McAfee gradually lost control of the disqualification hearing process. He allowed the hearing to become an unfettered spectacle of smear, allowing Trump lawyers to even disparage Willis’ father with leering references to him as “daddy” and comparing Willis and Wade to love-struck teenagers texting.

Worse, at the end of all that, McAfee produced a poorly written, poorly reasoned ruling. McAfee had promised the prosecution and defense that he would have his decision out today and that “no ruling of mine is ever going to be based on politics. I’m going to be following the law as best I understand it.”

Of those three promises, the only one he fulfilled was he got the ruling out on time.

McAfee failed to follow the law which requires disqualification if there is an actual conflict of interest. McAfee found such a conflict was lacking in this case. If he had followed the law, he would have determined that since there was no actual conflict of interest—and the law was unclear about when a prosecutor may be disqualified for the mere appearance of impropriety—then there was nothing further for him to rule upon.

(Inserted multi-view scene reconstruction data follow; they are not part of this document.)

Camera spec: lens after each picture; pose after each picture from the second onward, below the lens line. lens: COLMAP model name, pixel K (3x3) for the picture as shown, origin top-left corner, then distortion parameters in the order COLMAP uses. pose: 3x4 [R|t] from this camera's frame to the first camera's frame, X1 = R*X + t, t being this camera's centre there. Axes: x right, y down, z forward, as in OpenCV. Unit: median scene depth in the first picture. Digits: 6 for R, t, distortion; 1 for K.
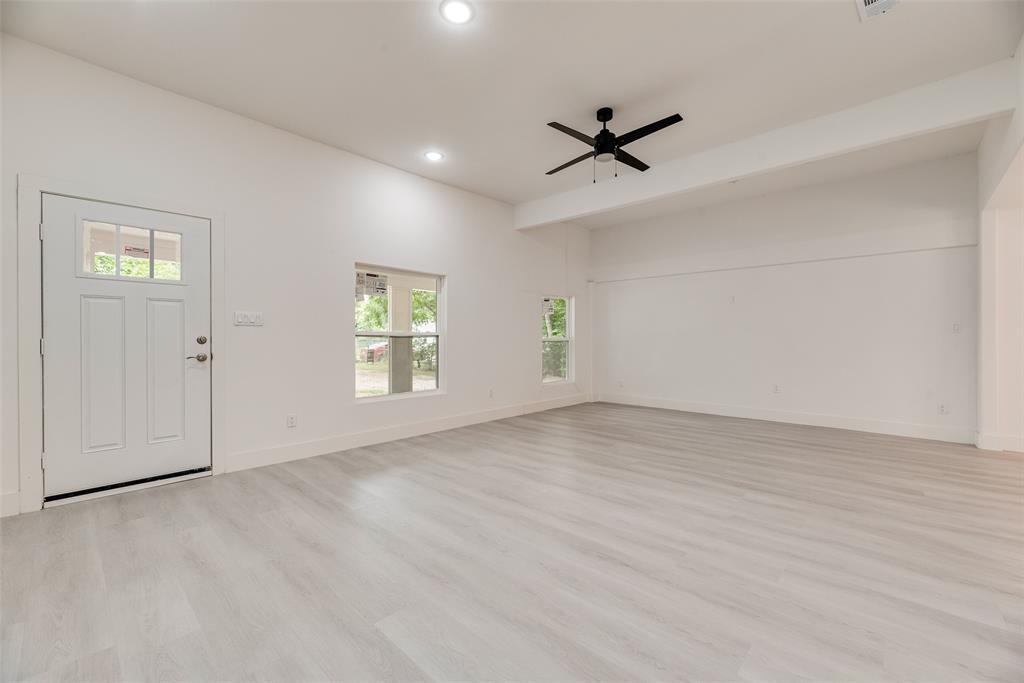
lens RADIAL K [[412.2, 0, 516.5], [0, 412.2, 345.3], [0, 0, 1]] dist [0.000525, 0.000074]
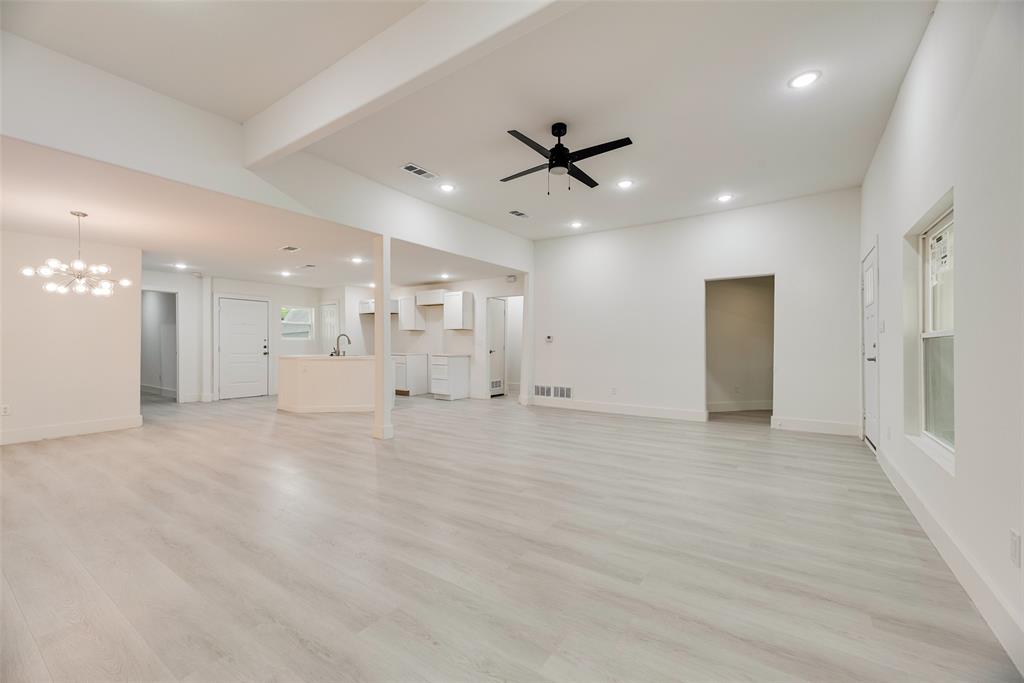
lens RADIAL K [[412.2, 0, 516.5], [0, 412.2, 345.3], [0, 0, 1]] dist [0.000525, 0.000074]
pose [[-0.988056, 0.000168, -0.154093, 0.476982], [-0.001914, 0.999909, 0.013364, -0.025351], [0.154081, 0.013499, -0.987966, 1.992916]]
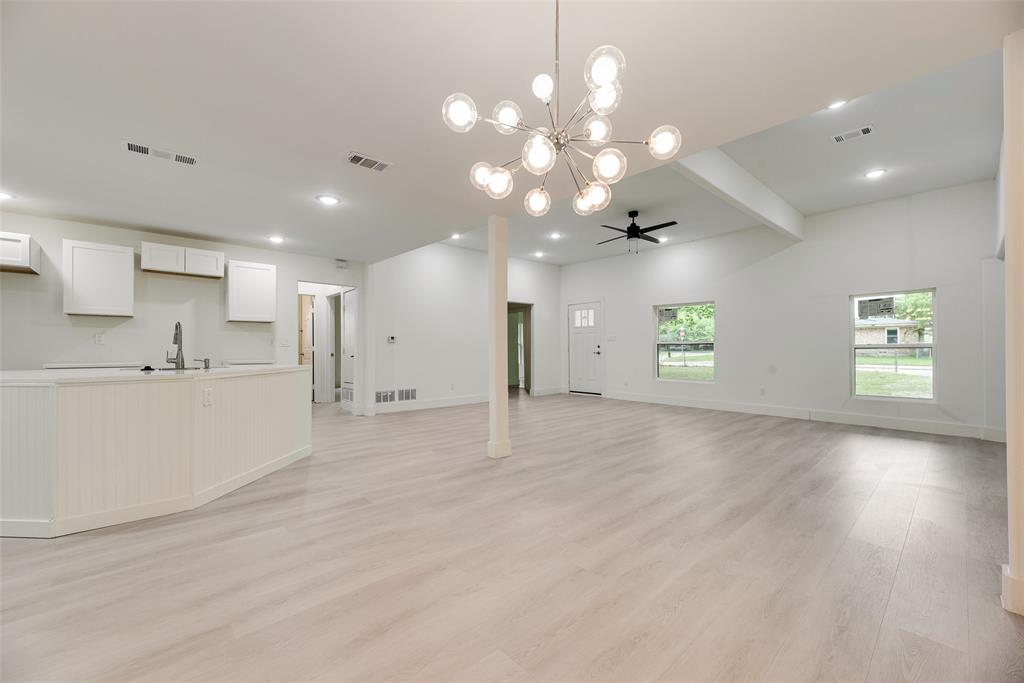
lens RADIAL K [[408.7, 0, 512.9], [0, 408.7, 345.3], [0, 0, 1]] dist [0.002232, 0.000009]
pose [[-0.078809, -0.003452, -0.996884, 1.915381], [-0.012971, 0.999913, -0.002437, -0.005601], [0.996805, 0.012739, -0.078847, 0.629516]]
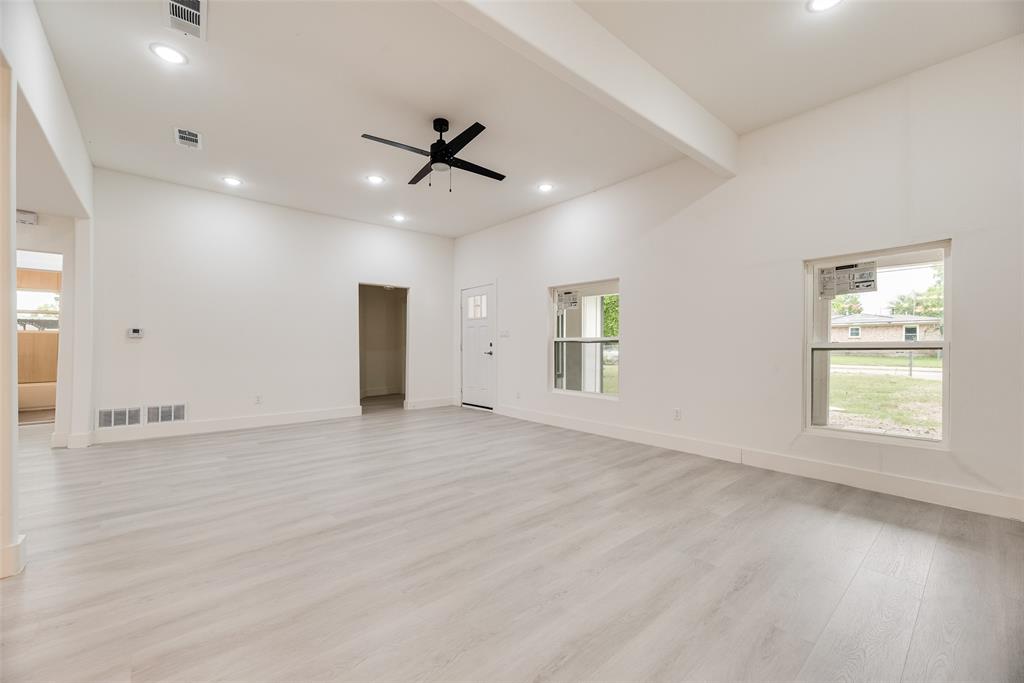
lens RADIAL K [[413.6, 0, 510.7], [0, 413.6, 348.8], [0, 0, 1]] dist [0.000321, -0.000167]
pose [[-0.104931, 0.010027, -0.994429, 1.211368], [-0.016678, 0.999791, 0.011840, -0.016183], [0.994340, 0.017828, -0.104742, 1.270966]]
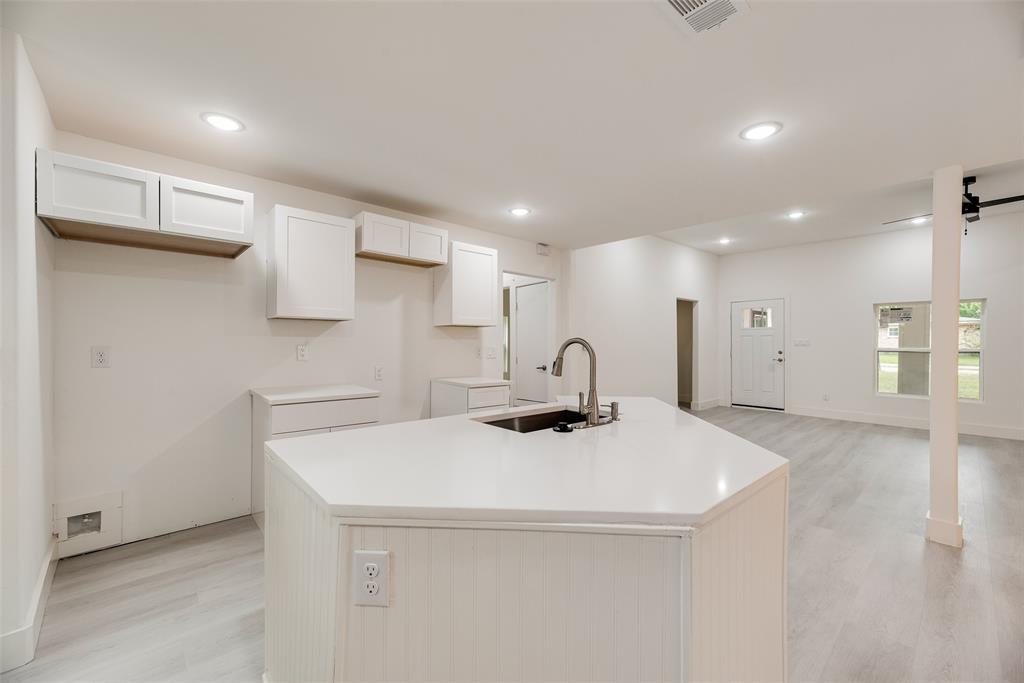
lens RADIAL K [[408.7, 0, 512.9], [0, 408.7, 345.3], [0, 0, 1]] dist [0.002232, 0.000009]
pose [[-0.091467, 0.008228, -0.995774, 1.567862], [-0.017079, 0.999806, 0.009830, -0.046418], [0.995662, 0.017906, -0.091309, -0.254607]]
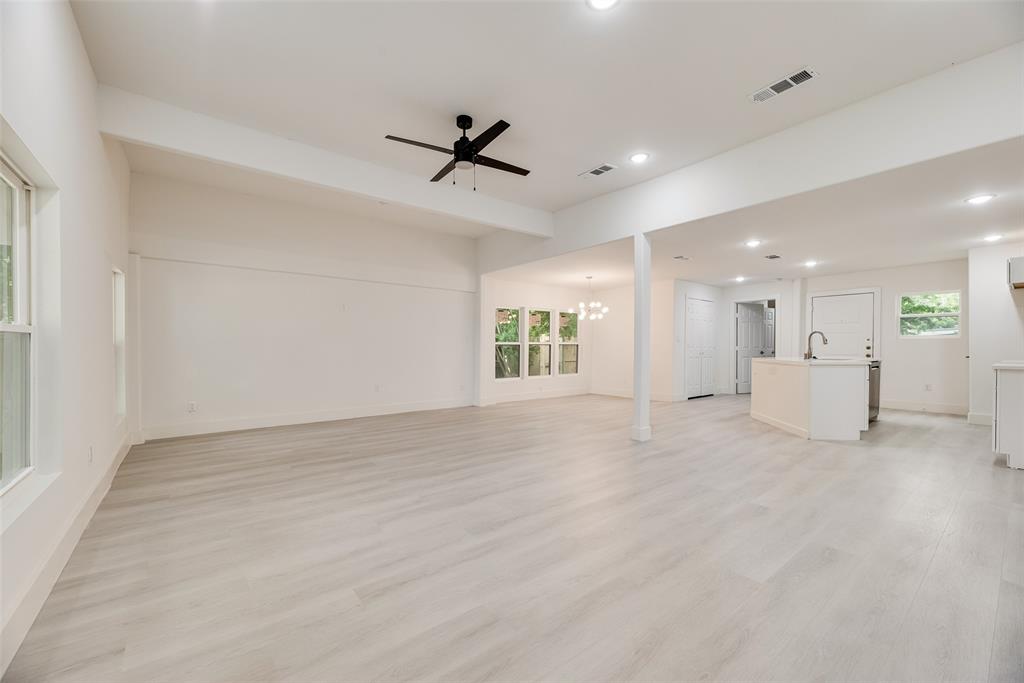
lens RADIAL K [[417.3, 0, 509.6], [0, 417.3, 350.3], [0, 0, 1]] dist [-0.001967, -0.000271]
pose [[0.152968, -0.008660, 0.988193, -0.773257], [0.013531, 0.999886, 0.006668, -0.004141], [-0.988139, 0.012351, 0.153068, 0.723187]]
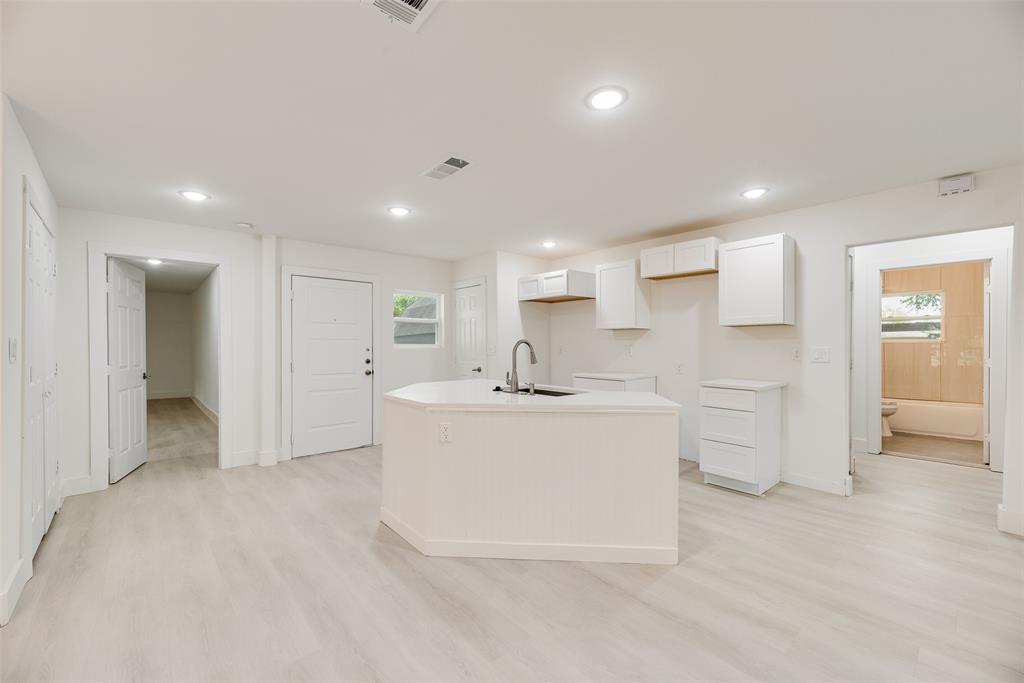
lens RADIAL K [[412.2, 0, 516.5], [0, 412.2, 345.3], [0, 0, 1]] dist [0.000525, 0.000074]
pose [[-0.996153, 0.003065, 0.087583, 0.969129], [0.004155, 0.999916, 0.012263, -0.050796], [-0.087538, 0.012580, -0.996082, 0.638758]]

Instead, he made up law to impose upon Willis—and her entire office—the Hobson’s Choice of either recusing or having Wade step down.

Like his poor handling of the disqualification hearing, McAfee’s written ruling reaches illogical conclusions.

He asserts that Willis and Wade paying for each other’s meal was an “unusual” “reimbursement practice” and the lack of “documentary corroboration understandably concerning,” which is a ridiculous observation to make about co-workers—whether romantically involved or not—eating together and splitting tabs. It’s particularly irrelevant because McAfee then concludes that no evidence contradicts Willis and Wade on this point. Yet later in his ruling, he criticizes the “regular and loose exchange of money” as creating the possibility that Willis benefited from her relationship with Wade, despite concluding that she did not.

The judge paternalistically scolded Willis for “bad choices,” as though he was sitting in judgment of her personal life rather than whether her personal life had any prejudicial effect on the defendants. The opinion is so poorly organized that I had to read it twice to find his actual conclusion about either Willis or Wade leaving the case—which is buried on page 17 of the 23-page opinion, at the end of another wandering paragraph.

But the most offensive part of the opinion is Judge McAfee’s pompous characterization of the matter as troubling to him because “an odor of mendacity remains.” Mendacity means not telling the truth, and as a judge, he decides whether Willis and Wade were lying or not. It is the height of judicial impropriety to decline to find that they lied but then impugn their character by saying there is an “odor” about their truthfulness.

McAfee, in his ruling, also had the arrogance or ignorance to criticize Willis for referencing race in her remarks at a church gathering where she defended herself.

In truth, the real odor in this case is the smell of how Trump and his co-defendants have used misogynistic and racist tropes. Trump and his followers have long weaponized misogyny and racism in politics. Today, thanks to Judge McAfee, they succeeded at using them as legal weapons as well.